Opinion
Department Two
Appeal from a judgment for the defendant, and from an order denying a new trial, in the Fourth District Court, County of Sonoma. Temple, J.
COUNSEL:
The deed of plaintiff makes the western boundary of her land " the summit of the ridge dividing the Valley of Petaluma from Sonoma Valley." We submit that, by the evidence, the western range is not only shown to be in its physical character the ridge which divides the two valleys, but it is also established by other circumstances, as the very ridge referred to in the deed. The quantity, being the least certain part of the description, must yield to the boundaries. (Stanley v. Green , 12 Cal. 166; Schoonmaker v. Davis, 44 Barb. 463; De Arguello v. Greer , 26 Cal. 615; Wendell v. The People, 8 Wend. 190; Colton v. Seavey , 22 Cal. 496; Chipman v. Briggs , 5 id. 76; Jackson v. Mc Connell, 19 Wend. 175.) All doubts as to the meaning of the deed must be solved in favor of the grantee. (Piper v. True , 36 Cal. 606; Salmon v. Wilson , 41 id. 595; Muller v. Boggs , 25 id. 175.) In Winans v. Murray, No. 3179, (not reported) the same questionhere involved was, upon similar evidence, before the Court, and the Court held that the western range was the boundary called for.
J. W. Winans, for Appellant.
William D. Bliss, and E. S. Lippitt, for Respondent.
The statement of the quantity of land to be conveyed is an important element in determining whether the higher or lower ridge is to be taken as the boundary. It points clearly to the higher ridge. (Doe v. Vallejo , 29 Cal. 386; Field v. Columbet, 4 Sawy. 523; McCune v. Hull , 24 Mo. 573; Kirkland v. Way, 3 Rich. 4; Herrick v. Sixby, Law R. P. C. vol. 1, p. 452.) The other calls lead to the same conclusion.
JUDGES: Thornton, J. Sharpstein J., and Myrick, J., concurred.
OPINION
THORNTON, Judge
The action was ejectment, brought to recover a parcel of land in Sonoma County. The cause was tried by the Court, and judgment passed for defendants. Plaintiff moved for a new trial, which was denied, and plaintiff appealed from the judgment and order denying his motion.
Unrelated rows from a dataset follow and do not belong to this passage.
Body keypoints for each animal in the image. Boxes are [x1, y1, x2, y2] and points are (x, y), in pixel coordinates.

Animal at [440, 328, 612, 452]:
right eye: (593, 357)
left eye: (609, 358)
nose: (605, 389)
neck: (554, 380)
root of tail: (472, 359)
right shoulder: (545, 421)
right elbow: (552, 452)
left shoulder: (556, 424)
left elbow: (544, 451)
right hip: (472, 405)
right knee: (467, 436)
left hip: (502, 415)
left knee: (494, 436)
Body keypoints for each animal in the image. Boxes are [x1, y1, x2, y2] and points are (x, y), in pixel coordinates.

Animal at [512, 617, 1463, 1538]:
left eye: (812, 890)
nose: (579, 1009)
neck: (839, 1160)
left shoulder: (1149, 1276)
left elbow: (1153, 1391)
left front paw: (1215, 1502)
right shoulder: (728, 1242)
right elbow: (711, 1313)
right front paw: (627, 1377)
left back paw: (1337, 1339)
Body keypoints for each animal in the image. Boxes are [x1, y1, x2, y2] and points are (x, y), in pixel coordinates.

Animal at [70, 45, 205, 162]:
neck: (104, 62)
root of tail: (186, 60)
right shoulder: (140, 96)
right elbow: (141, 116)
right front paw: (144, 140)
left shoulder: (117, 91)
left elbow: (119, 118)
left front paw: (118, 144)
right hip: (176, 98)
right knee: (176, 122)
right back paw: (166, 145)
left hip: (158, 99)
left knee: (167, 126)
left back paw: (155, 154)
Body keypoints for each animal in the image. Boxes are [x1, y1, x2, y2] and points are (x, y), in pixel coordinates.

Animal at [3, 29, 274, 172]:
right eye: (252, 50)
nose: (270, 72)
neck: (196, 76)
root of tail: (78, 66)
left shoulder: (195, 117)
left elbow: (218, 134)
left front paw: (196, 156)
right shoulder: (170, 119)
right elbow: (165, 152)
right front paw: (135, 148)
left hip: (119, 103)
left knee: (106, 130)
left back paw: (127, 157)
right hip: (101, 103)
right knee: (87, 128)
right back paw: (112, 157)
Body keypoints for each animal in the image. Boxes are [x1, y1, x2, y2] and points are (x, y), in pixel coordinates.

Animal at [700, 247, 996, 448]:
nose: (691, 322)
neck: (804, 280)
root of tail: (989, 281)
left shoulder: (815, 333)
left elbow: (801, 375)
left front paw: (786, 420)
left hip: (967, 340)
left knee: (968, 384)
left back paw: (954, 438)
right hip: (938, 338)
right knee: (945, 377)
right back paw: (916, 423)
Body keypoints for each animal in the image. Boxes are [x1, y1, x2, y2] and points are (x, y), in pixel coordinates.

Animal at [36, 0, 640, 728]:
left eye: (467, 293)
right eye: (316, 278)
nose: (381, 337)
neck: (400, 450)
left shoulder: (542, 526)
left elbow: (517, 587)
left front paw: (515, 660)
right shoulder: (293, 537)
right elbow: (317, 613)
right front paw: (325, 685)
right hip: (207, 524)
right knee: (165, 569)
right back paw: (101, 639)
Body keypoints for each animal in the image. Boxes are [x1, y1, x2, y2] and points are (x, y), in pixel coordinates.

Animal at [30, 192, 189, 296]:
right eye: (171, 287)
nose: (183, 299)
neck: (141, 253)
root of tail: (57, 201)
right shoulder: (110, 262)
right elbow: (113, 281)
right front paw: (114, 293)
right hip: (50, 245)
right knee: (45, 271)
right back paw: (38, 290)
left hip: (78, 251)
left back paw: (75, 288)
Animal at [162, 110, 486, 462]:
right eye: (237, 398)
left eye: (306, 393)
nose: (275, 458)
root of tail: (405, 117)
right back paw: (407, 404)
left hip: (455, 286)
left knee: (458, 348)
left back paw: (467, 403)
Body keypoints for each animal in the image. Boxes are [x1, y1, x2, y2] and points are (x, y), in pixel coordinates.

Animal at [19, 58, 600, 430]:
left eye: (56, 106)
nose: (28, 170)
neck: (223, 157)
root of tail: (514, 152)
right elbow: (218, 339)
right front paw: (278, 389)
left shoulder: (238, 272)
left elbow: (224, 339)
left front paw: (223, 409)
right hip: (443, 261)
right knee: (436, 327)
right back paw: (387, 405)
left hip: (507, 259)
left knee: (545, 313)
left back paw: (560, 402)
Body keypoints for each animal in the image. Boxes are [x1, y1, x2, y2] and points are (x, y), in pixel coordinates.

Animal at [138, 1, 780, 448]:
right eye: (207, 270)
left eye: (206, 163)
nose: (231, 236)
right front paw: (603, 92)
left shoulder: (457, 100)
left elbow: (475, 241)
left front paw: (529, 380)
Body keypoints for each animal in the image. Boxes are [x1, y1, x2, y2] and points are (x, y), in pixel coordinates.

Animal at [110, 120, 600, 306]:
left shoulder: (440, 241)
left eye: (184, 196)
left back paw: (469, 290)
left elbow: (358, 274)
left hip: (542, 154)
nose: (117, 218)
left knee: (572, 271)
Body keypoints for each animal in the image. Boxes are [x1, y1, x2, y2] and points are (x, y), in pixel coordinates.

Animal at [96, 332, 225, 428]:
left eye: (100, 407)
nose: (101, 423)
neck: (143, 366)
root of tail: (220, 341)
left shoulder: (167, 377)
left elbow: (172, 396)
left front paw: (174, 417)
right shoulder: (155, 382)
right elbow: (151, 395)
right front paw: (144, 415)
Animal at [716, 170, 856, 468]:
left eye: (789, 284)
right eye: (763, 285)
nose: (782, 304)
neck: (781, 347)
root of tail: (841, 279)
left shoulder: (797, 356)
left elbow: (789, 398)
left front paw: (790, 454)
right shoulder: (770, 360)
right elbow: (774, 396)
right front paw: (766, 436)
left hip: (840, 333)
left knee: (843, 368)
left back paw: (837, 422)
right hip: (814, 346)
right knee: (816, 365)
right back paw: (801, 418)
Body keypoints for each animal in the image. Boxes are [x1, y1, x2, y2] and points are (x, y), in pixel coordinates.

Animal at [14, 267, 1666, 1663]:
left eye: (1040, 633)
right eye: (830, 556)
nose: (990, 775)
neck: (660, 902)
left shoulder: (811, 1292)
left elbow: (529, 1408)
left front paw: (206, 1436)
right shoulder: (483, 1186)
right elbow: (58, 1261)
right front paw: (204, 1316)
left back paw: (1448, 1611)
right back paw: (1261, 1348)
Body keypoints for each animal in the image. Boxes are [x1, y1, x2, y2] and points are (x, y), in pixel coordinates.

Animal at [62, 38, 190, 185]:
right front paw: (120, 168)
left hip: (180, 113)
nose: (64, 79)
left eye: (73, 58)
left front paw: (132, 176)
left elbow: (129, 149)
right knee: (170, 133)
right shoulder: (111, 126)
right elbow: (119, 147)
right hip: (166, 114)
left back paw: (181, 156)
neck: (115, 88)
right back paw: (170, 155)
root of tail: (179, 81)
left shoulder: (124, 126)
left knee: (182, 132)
The main question argued relates to the western boundary of a parcel of land conveyed by M. G. Vallejo to one Hiram Leonard on the 20th day of October, 1857, under which plaintiff claims. There appeared to be two ranges of hills or mountains, one lying east of the other. The east range is the higher of the two. Plaintiff contends that the western boundary of the tract is a line running along the summit of the western range. Defendants contend that the western boundary is a line running along the summit of the eastern ridge. If the contention of the plaintiff is correct, she is entitled to recover, inasmuch as the line running on the summit of the western range would include the parcel of land claimed by defendants. If the view urged by the defendant is the true one, plaintiff must fail, and the judgment and order appealed from must stand.
The question as to the proper location of the line was fully discussed on the argument, and reference was made quite fully to the testimony in the cause. We have examined this testimony carefully, and cannot, after full consideration, conclude that the decision of the Court below is not correct.
An opinion of the learned Judge of the Court a qua is printed in the record. It satisfies us that the question above stated was elaborately examined by him, and every phase of it fully investigated. We cannot discover any misapplication of the rules laid down by jurists for the determination of questions of this character. The evidence disclosed an ambiguity as to the range of mountains referred to. The deed described the land. In the statement it appeared that the land described contained " one thousand and fifty-six acres, more or less." It is testified to by a witness, who was a surveyor, that he had made an accurate survey of the Leonard tract as claimed by plaintiff and defendants: that as claimed by the former his survey made it 1,737 13-100; by the latter, 1,067 19-100 acres.
In regard to this matter the learned Judge, in his opinion above mentioned, says that the quantity indicates the highest ridge as the range of mountains referred to in the deed. He proceeds thus:
" Quantity, of course, of itself is no description. It does not give boundaries of course, therefore, metes and bounds will prevail where there is a conflict. But when boundaries are doubtful in themselves, quantity often becomes the controlling fact. It often makes the metes and bounds certain. The quantity, taking the eastern ridge as the boundary, approximates the quantity mentioned in the deed, being eleven acres more than the deed calls for. Taking the western ridge for the boundary it adds 680 acres, nearly two-thirds as much more, to the deed."
Such a discrepancy should not be disregarded in arriving at the proper location of the disputed boundary under the circumstances disclosed in the case. In our opinion the evidence sustains the findings.
The adoption of the eastern ridge as the boundary led to a judgment for defendants.
We have examined the other points discussed, and can find nothing erroneous in the conclusion reached by the Court below.
The judgment and order are affirmed.